What to do: Word for word, repeat all the entries below, but without the pictures.

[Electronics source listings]

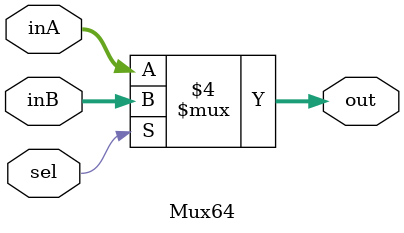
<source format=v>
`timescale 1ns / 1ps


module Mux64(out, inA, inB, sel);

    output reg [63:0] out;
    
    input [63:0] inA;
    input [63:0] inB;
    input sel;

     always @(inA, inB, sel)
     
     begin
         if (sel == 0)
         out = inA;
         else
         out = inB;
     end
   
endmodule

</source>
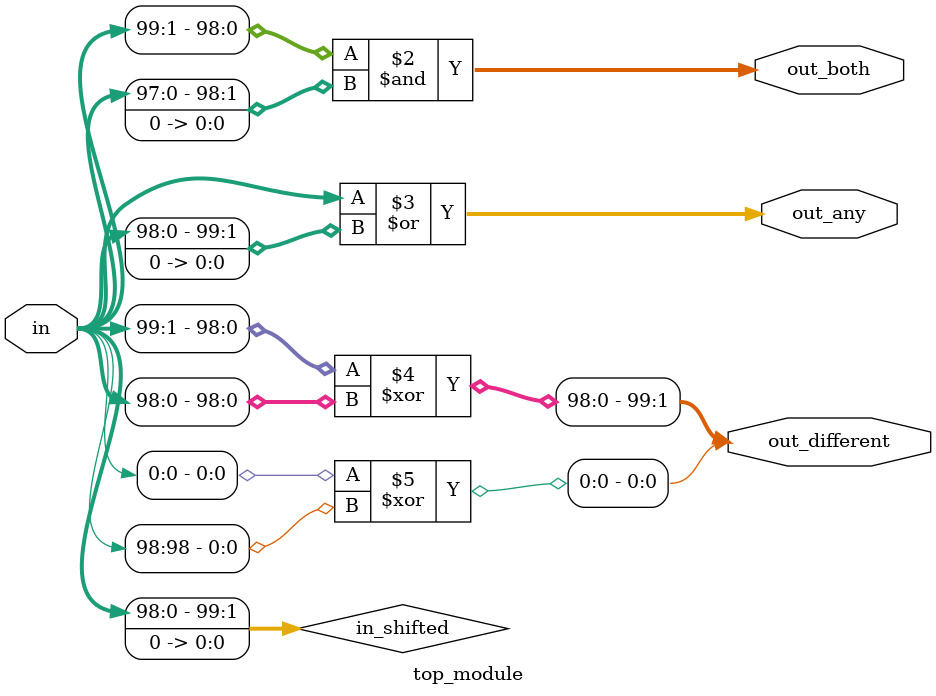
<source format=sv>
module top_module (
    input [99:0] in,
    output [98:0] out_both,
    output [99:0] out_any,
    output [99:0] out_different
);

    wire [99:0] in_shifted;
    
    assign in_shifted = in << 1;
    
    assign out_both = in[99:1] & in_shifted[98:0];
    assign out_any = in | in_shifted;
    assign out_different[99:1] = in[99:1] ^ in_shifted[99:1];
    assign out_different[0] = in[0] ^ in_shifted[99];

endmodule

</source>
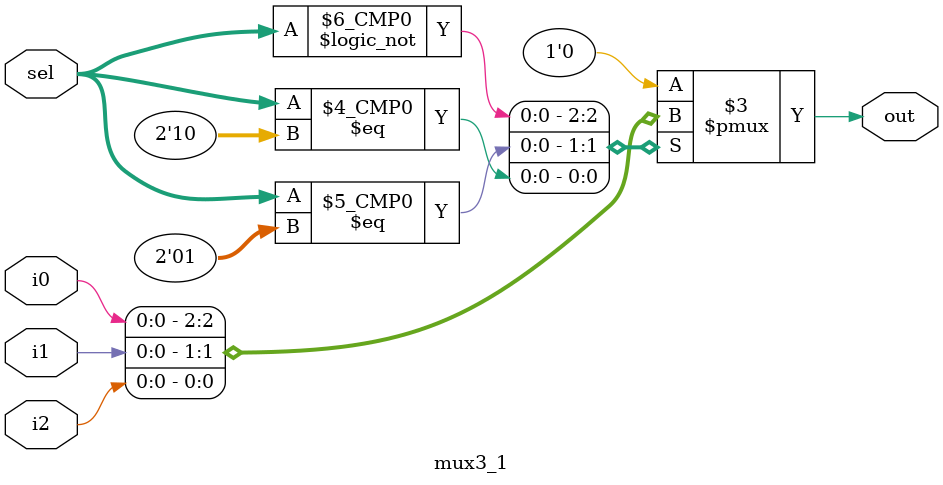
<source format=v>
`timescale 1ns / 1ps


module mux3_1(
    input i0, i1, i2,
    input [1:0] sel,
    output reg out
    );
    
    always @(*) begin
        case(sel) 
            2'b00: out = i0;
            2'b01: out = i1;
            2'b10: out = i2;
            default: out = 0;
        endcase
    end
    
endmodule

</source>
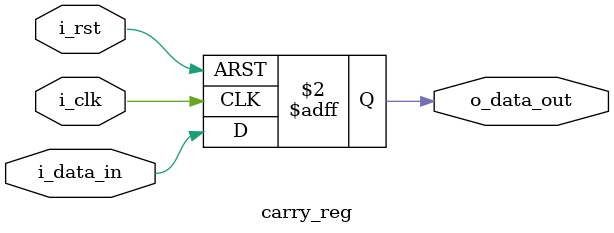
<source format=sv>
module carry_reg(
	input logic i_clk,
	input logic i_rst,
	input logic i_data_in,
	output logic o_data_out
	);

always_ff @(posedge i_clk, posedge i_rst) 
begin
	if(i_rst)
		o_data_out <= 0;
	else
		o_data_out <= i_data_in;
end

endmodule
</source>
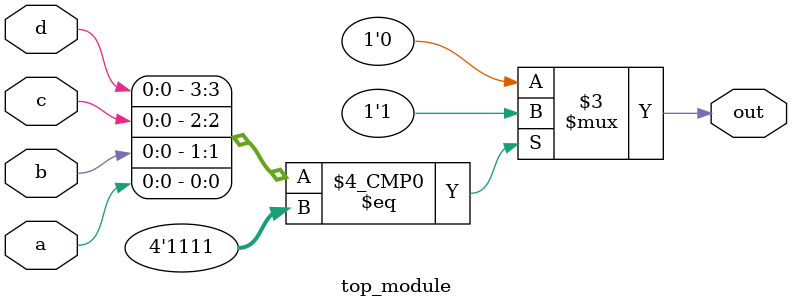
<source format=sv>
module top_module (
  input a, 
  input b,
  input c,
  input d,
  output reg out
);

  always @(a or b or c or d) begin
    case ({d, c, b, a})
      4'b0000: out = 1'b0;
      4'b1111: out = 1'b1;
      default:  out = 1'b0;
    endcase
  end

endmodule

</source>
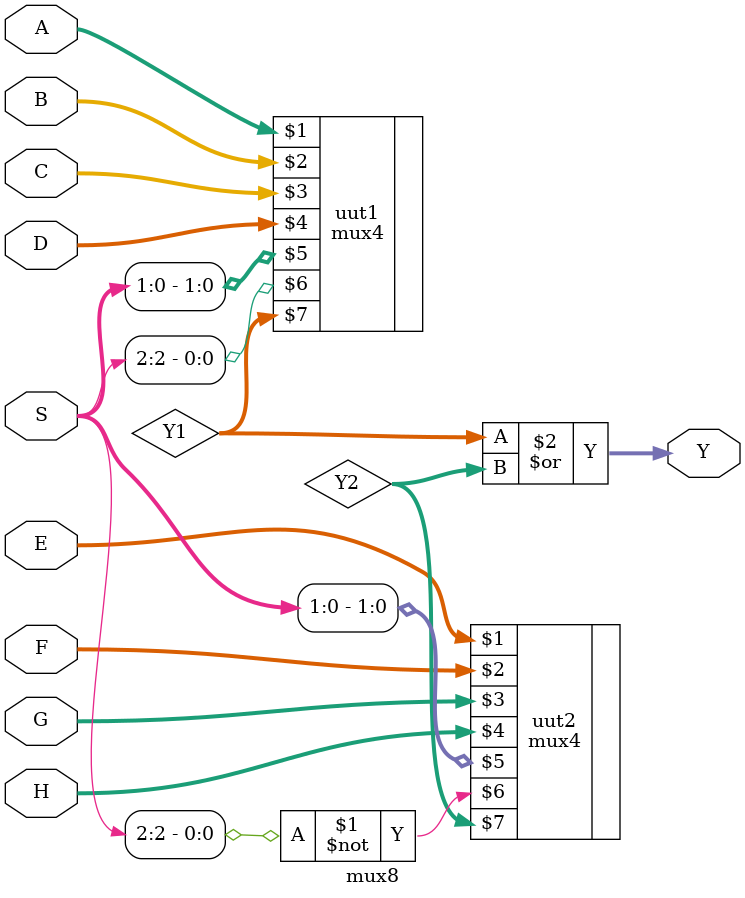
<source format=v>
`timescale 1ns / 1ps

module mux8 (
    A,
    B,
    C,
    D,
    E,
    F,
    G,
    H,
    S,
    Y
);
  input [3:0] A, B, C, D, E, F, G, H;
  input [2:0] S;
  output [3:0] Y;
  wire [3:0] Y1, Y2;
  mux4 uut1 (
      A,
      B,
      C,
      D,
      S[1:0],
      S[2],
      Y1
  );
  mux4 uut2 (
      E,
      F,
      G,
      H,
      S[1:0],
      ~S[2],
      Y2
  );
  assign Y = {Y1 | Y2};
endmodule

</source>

Solution to this task:
<source format=v>
`timescale 1ns / 1ps


module Mux64(out, inA, inB, sel);

    output reg [63:0] out;
    
    input [63:0] inA;
    input [63:0] inB;
    input sel;

     always @(inA, inB, sel)
     
     begin
         if (sel == 0)
         out = inA;
         else
         out = inB;
     end
   
endmodule

</source>
<source format=sv>
module top_module (
    input [99:0] in,
    output [98:0] out_both,
    output [99:0] out_any,
    output [99:0] out_different
);

    wire [99:0] in_shifted;
    
    assign in_shifted = in << 1;
    
    assign out_both = in[99:1] & in_shifted[98:0];
    assign out_any = in | in_shifted;
    assign out_different[99:1] = in[99:1] ^ in_shifted[99:1];
    assign out_different[0] = in[0] ^ in_shifted[99];

endmodule

</source>
<source format=v>
`timescale 1ns / 1ps


module mux3_1(
    input i0, i1, i2,
    input [1:0] sel,
    output reg out
    );
    
    always @(*) begin
        case(sel) 
            2'b00: out = i0;
            2'b01: out = i1;
            2'b10: out = i2;
            default: out = 0;
        endcase
    end
    
endmodule

</source>
<source format=sv>
module carry_reg(
	input logic i_clk,
	input logic i_rst,
	input logic i_data_in,
	output logic o_data_out
	);

always_ff @(posedge i_clk, posedge i_rst) 
begin
	if(i_rst)
		o_data_out <= 0;
	else
		o_data_out <= i_data_in;
end

endmodule
</source>
<source format=sv>
module top_module (
  input a, 
  input b,
  input c,
  input d,
  output reg out
);

  always @(a or b or c or d) begin
    case ({d, c, b, a})
      4'b0000: out = 1'b0;
      4'b1111: out = 1'b1;
      default:  out = 1'b0;
    endcase
  end

endmodule

</source>
<source format=v>
`timescale 1ns / 1ps

module mux8 (
    A,
    B,
    C,
    D,
    E,
    F,
    G,
    H,
    S,
    Y
);
  input [3:0] A, B, C, D, E, F, G, H;
  input [2:0] S;
  output [3:0] Y;
  wire [3:0] Y1, Y2;
  mux4 uut1 (
      A,
      B,
      C,
      D,
      S[1:0],
      S[2],
      Y1
  );
  mux4 uut2 (
      E,
      F,
      G,
      H,
      S[1:0],
      ~S[2],
      Y2
  );
  assign Y = {Y1 | Y2};
endmodule

</source>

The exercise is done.